Stored records
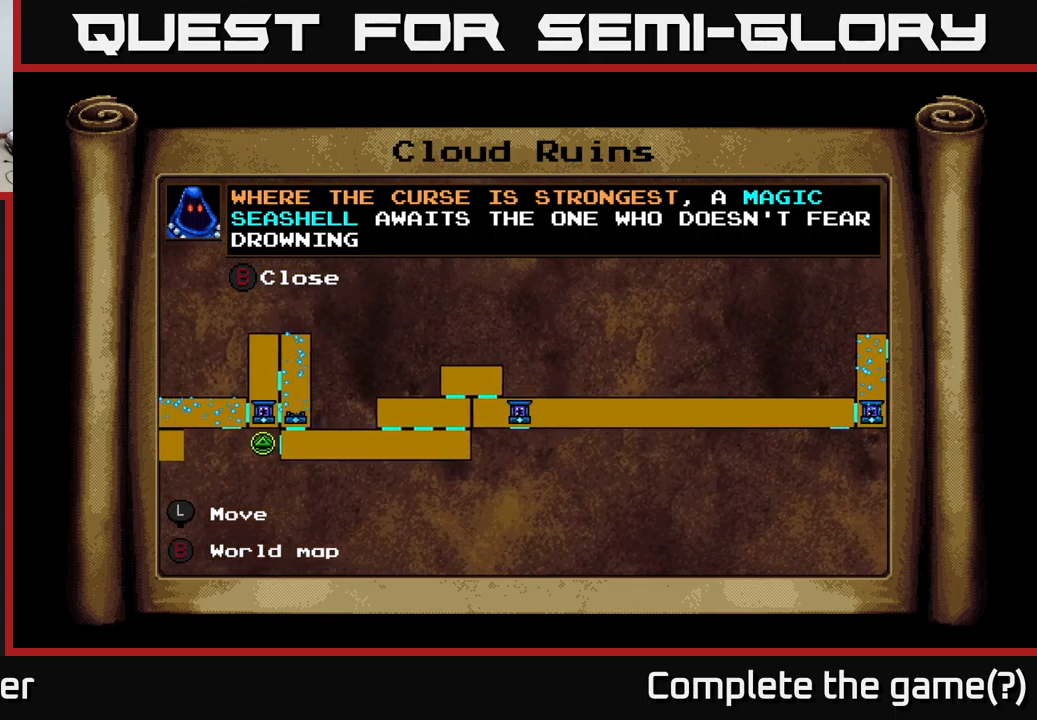
{"buttons": [], "left_stick": "center", "right_stick": "center", "events": [[183, "DPAD_DOWN", "down"], [400, "DPAD_DOWN", "up"], [500, "DPAD_LEFT", "up"]]}
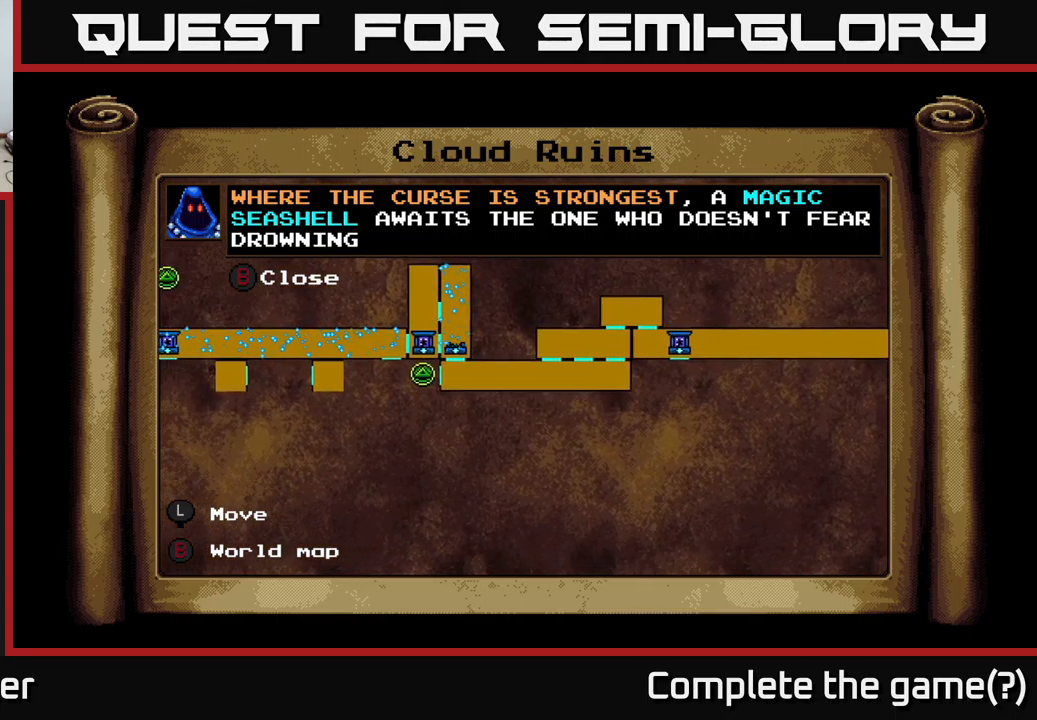
{"buttons": ["DPAD_UP", "DPAD_RIGHT"], "left_stick": "center", "right_stick": "center", "events": [[50, "DPAD_RIGHT", "down"], [467, "DPAD_UP", "down"]]}
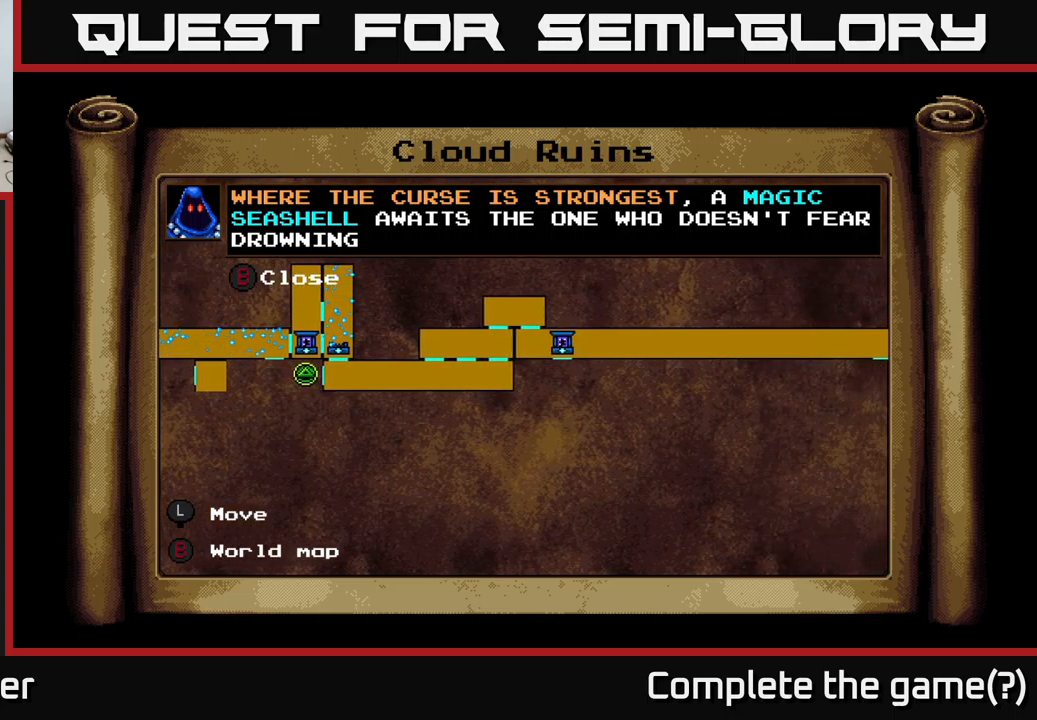
{"buttons": ["DPAD_RIGHT"], "left_stick": "center", "right_stick": "center", "events": [[150, "DPAD_UP", "up"], [350, "DPAD_RIGHT", "up"], [384, "DPAD_RIGHT", "down"]]}
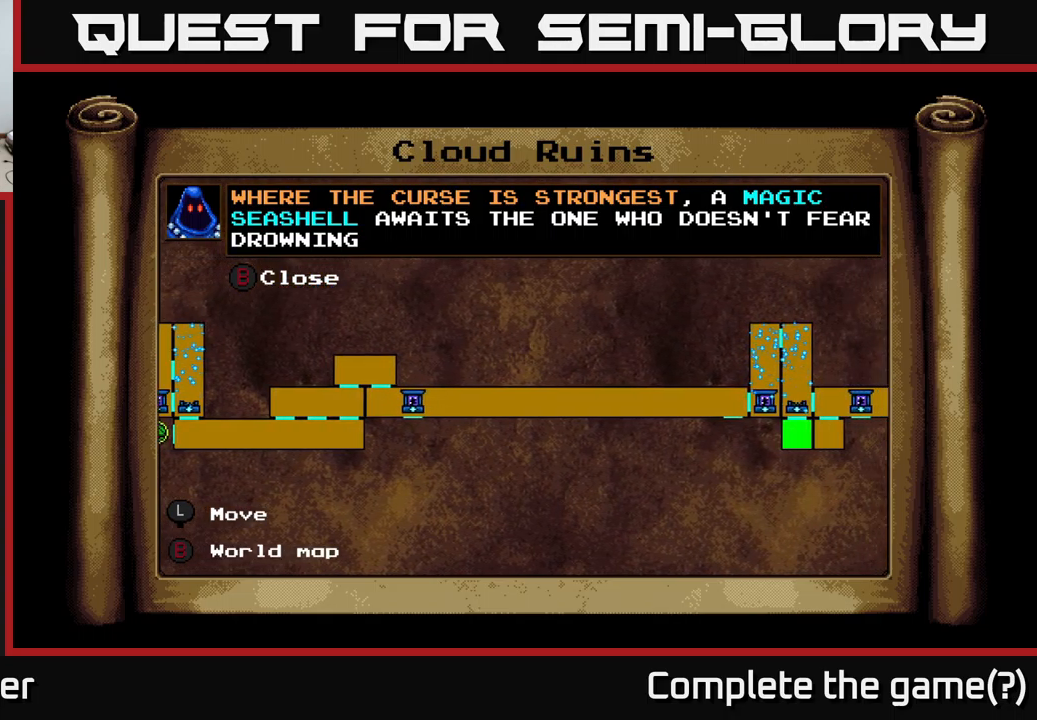
{"buttons": ["DPAD_UP", "DPAD_RIGHT"], "left_stick": "center", "right_stick": "center", "events": [[367, "DPAD_UP", "down"]]}
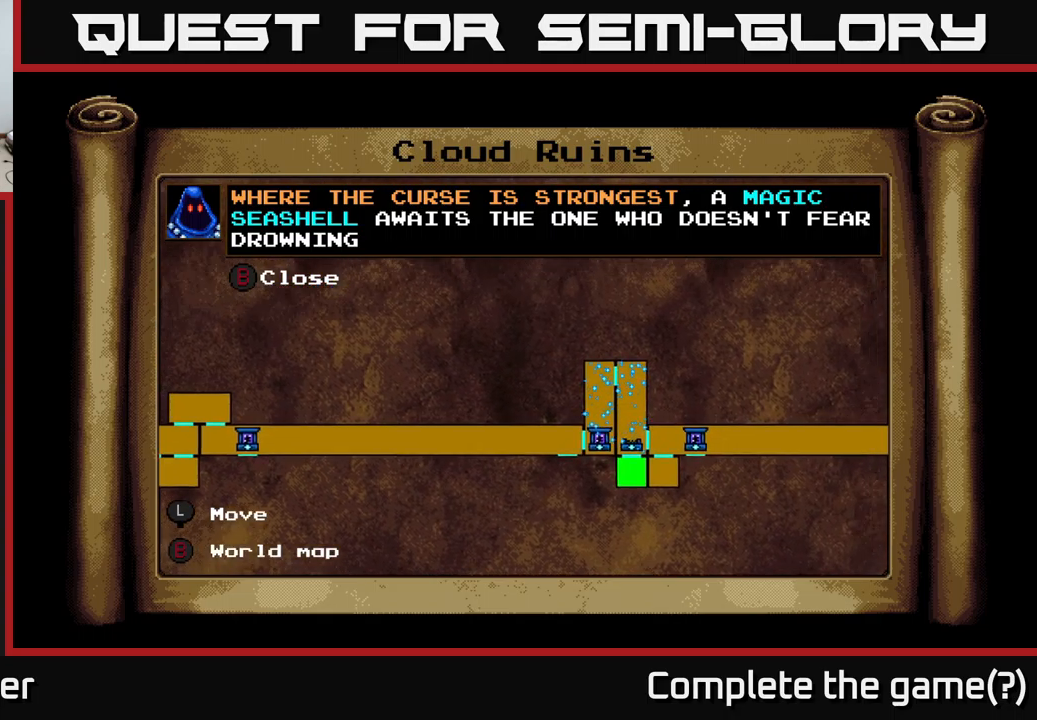
{"buttons": ["DPAD_RIGHT"], "left_stick": "center", "right_stick": "center", "events": [[34, "DPAD_UP", "up"]]}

What you need to do
Once the pictures are set aside, copy the remaining text of every entry exactly.

Reply to the task
{"buttons": [], "left_stick": "center", "right_stick": "center", "events": [[183, "DPAD_DOWN", "down"], [400, "DPAD_DOWN", "up"], [500, "DPAD_LEFT", "up"]]}
{"buttons": ["DPAD_UP", "DPAD_RIGHT"], "left_stick": "center", "right_stick": "center", "events": [[50, "DPAD_RIGHT", "down"], [467, "DPAD_UP", "down"]]}
{"buttons": ["DPAD_RIGHT"], "left_stick": "center", "right_stick": "center", "events": [[150, "DPAD_UP", "up"], [350, "DPAD_RIGHT", "up"], [384, "DPAD_RIGHT", "down"]]}
{"buttons": ["DPAD_UP", "DPAD_RIGHT"], "left_stick": "center", "right_stick": "center", "events": [[367, "DPAD_UP", "down"]]}
{"buttons": ["DPAD_RIGHT"], "left_stick": "center", "right_stick": "center", "events": [[34, "DPAD_UP", "up"]]}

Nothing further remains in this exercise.